__What you need to do__.
Write out every line of the records below as a numbered list, leaving out any blank lines.

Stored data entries
·····
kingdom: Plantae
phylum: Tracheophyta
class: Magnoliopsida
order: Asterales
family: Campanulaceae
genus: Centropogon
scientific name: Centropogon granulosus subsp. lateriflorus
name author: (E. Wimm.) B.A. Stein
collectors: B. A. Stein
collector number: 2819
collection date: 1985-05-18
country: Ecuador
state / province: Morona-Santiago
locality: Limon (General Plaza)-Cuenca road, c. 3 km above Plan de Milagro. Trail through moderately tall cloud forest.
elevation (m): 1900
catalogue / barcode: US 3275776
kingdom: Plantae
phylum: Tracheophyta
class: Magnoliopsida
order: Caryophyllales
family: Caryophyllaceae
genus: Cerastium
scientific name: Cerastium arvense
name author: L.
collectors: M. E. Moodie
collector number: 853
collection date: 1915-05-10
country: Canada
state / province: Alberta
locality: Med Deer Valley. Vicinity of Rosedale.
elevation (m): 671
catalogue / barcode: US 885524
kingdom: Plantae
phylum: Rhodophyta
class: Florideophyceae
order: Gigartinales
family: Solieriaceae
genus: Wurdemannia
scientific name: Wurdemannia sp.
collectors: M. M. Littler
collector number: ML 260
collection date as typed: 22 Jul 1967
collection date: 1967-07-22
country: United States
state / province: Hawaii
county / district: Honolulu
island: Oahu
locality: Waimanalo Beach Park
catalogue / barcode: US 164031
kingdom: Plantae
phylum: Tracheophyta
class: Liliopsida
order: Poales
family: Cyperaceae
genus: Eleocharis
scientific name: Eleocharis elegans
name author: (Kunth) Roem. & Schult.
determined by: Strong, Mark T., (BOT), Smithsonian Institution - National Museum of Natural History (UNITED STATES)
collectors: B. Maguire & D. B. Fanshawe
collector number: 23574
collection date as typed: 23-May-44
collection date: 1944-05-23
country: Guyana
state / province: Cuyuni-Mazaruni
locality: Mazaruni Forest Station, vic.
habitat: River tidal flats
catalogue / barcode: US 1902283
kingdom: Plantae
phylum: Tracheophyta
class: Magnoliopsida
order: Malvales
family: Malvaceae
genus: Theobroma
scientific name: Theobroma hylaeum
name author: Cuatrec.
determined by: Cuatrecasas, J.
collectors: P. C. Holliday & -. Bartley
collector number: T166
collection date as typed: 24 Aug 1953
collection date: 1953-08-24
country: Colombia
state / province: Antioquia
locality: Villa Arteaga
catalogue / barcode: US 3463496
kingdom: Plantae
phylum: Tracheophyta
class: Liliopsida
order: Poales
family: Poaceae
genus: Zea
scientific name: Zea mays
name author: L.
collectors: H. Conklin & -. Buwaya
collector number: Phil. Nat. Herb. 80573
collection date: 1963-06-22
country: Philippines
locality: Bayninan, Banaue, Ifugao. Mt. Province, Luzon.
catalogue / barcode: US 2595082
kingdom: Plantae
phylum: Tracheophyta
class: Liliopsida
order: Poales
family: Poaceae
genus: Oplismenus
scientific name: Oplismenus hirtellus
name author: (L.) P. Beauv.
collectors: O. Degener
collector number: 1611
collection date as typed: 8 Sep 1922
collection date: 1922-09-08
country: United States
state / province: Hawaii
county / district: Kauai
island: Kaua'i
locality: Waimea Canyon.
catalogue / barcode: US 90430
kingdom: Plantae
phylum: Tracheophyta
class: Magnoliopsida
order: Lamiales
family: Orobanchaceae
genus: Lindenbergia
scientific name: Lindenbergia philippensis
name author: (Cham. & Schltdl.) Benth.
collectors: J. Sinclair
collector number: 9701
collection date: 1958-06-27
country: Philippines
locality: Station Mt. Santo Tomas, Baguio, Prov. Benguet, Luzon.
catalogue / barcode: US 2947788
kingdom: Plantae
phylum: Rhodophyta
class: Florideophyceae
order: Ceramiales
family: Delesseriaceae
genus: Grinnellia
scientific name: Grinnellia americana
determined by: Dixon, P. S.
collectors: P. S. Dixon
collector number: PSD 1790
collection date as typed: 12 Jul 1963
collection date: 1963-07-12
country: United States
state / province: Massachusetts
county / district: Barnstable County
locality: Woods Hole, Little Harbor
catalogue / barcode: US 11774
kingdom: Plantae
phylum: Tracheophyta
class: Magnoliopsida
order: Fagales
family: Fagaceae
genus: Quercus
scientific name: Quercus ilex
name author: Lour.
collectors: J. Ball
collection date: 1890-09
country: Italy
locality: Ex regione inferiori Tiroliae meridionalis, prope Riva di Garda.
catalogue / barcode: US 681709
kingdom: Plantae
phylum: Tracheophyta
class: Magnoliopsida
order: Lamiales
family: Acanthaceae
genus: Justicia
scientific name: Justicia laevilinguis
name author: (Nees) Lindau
·····
__Answer in full__.
1. kingdom: Plantae
2. phylum: Tracheophyta
3. class: Magnoliopsida
4. order: Asterales
5. family: Campanulaceae
6. genus: Centropogon
7. scientific name: Centropogon granulosus subsp. lateriflorus
8. name author: (E. Wimm.) B.A. Stein
9. collectors: B. A. Stein
10. collector number: 2819
11. collection date: 1985-05-18
12. country: Ecuador
13. state / province: Morona-Santiago
14. locality: Limon (General Plaza)-Cuenca road, c. 3 km above Plan de Milagro. Trail through moderately tall cloud forest.
15. elevation (m): 1900
16. catalogue / barcode: US 3275776
17. kingdom: Plantae
18. phylum: Tracheophyta
19. class: Magnoliopsida
20. order: Caryophyllales
21. family: Caryophyllaceae
22. genus: Cerastium
23. scientific name: Cerastium arvense
24. name author: L.
25. collectors: M. E. Moodie
26. collector number: 853
27. collection date: 1915-05-10
28. country: Canada
29. state / province: Alberta
30. locality: Med Deer Valley. Vicinity of Rosedale.
31. elevation (m): 671
32. catalogue / barcode: US 885524
33. kingdom: Plantae
34. phylum: Rhodophyta
35. class: Florideophyceae
36. order: Gigartinales
37. family: Solieriaceae
38. genus: Wurdemannia
39. scientific name: Wurdemannia sp.
40. collectors: M. M. Littler
41. collector number: ML 260
42. collection date as typed: 22 Jul 1967
43. collection date: 1967-07-22
44. country: United States
45. state / province: Hawaii
46. county / district: Honolulu
47. island: Oahu
48. locality: Waimanalo Beach Park
49. catalogue / barcode: US 164031
50. kingdom: Plantae
51. phylum: Tracheophyta
52. class: Liliopsida
53. order: Poales
54. family: Cyperaceae
55. genus: Eleocharis
56. scientific name: Eleocharis elegans
57. name author: (Kunth) Roem. & Schult.
58. determined by: Strong, Mark T., (BOT), Smithsonian Institution - National Museum of Natural History (UNITED STATES)
59. collectors: B. Maguire & D. B. Fanshawe
60. collector number: 23574
61. collection date as typed: 23-May-44
62. collection date: 1944-05-23
63. country: Guyana
64. state / province: Cuyuni-Mazaruni
65. locality: Mazaruni Forest Station, vic.
66. habitat: River tidal flats
67. catalogue / barcode: US 1902283
68. kingdom: Plantae
69. phylum: Tracheophyta
70. class: Magnoliopsida
71. order: Malvales
72. family: Malvaceae
73. genus: Theobroma
74. scientific name: Theobroma hylaeum
75. name author: Cuatrec.
76. determined by: Cuatrecasas, J.
77. collectors: P. C. Holliday & -. Bartley
78. collector number: T166
79. collection date as typed: 24 Aug 1953
80. collection date: 1953-08-24
81. country: Colombia
82. state / province: Antioquia
83. locality: Villa Arteaga
84. catalogue / barcode: US 3463496
85. kingdom: Plantae
86. phylum: Tracheophyta
87. class: Liliopsida
88. order: Poales
89. family: Poaceae
90. genus: Zea
91. scientific name: Zea mays
92. name author: L.
93. collectors: H. Conklin & -. Buwaya
94. collector number: Phil. Nat. Herb. 80573
95. collection date: 1963-06-22
96. country: Philippines
97. locality: Bayninan, Banaue, Ifugao. Mt. Province, Luzon.
98. catalogue / barcode: US 2595082
99. kingdom: Plantae
100. phylum: Tracheophyta
101. class: Liliopsida
102. order: Poales
103. family: Poaceae
104. genus: Oplismenus
105. scientific name: Oplismenus hirtellus
106. name author: (L.) P. Beauv.
107. collectors: O. Degener
108. collector number: 1611
109. collection date as typed: 8 Sep 1922
110. collection date: 1922-09-08
111. country: United States
112. state / province: Hawaii
113. county / district: Kauai
114. island: Kaua'i
115. locality: Waimea Canyon.
116. catalogue / barcode: US 90430
117. kingdom: Plantae
118. phylum: Tracheophyta
119. class: Magnoliopsida
120. order: Lamiales
121. family: Orobanchaceae
122. genus: Lindenbergia
123. scientific name: Lindenbergia philippensis
124. name author: (Cham. & Schltdl.) Benth.
125. collectors: J. Sinclair
126. collector number: 9701
127. collection date: 1958-06-27
128. country: Philippines
129. locality: Station Mt. Santo Tomas, Baguio, Prov. Benguet, Luzon.
130. catalogue / barcode: US 2947788
131. kingdom: Plantae
132. phylum: Rhodophyta
133. class: Florideophyceae
134. order: Ceramiales
135. family: Delesseriaceae
136. genus: Grinnellia
137. scientific name: Grinnellia americana
138. determined by: Dixon, P. S.
139. collectors: P. S. Dixon
140. collector number: PSD 1790
141. collection date as typed: 12 Jul 1963
142. collection date: 1963-07-12
143. country: United States
144. state / province: Massachusetts
145. county / district: Barnstable County
146. locality: Woods Hole, Little Harbor
147. catalogue / barcode: US 11774
148. kingdom: Plantae
149. phylum: Tracheophyta
150. class: Magnoliopsida
151. order: Fagales
152. family: Fagaceae
153. genus: Quercus
154. scientific name: Quercus ilex
155. name author: Lour.
156. collectors: J. Ball
157. collection date: 1890-09
158. country: Italy
159. locality: Ex regione inferiori Tiroliae meridionalis, prope Riva di Garda.
160. catalogue / barcode: US 681709
161. kingdom: Plantae
162. phylum: Tracheophyta
163. class: Magnoliopsida
164. order: Lamiales
165. family: Acanthaceae
166. genus: Justicia
167. scientific name: Justicia laevilinguis
168. name author: (Nees) Lindau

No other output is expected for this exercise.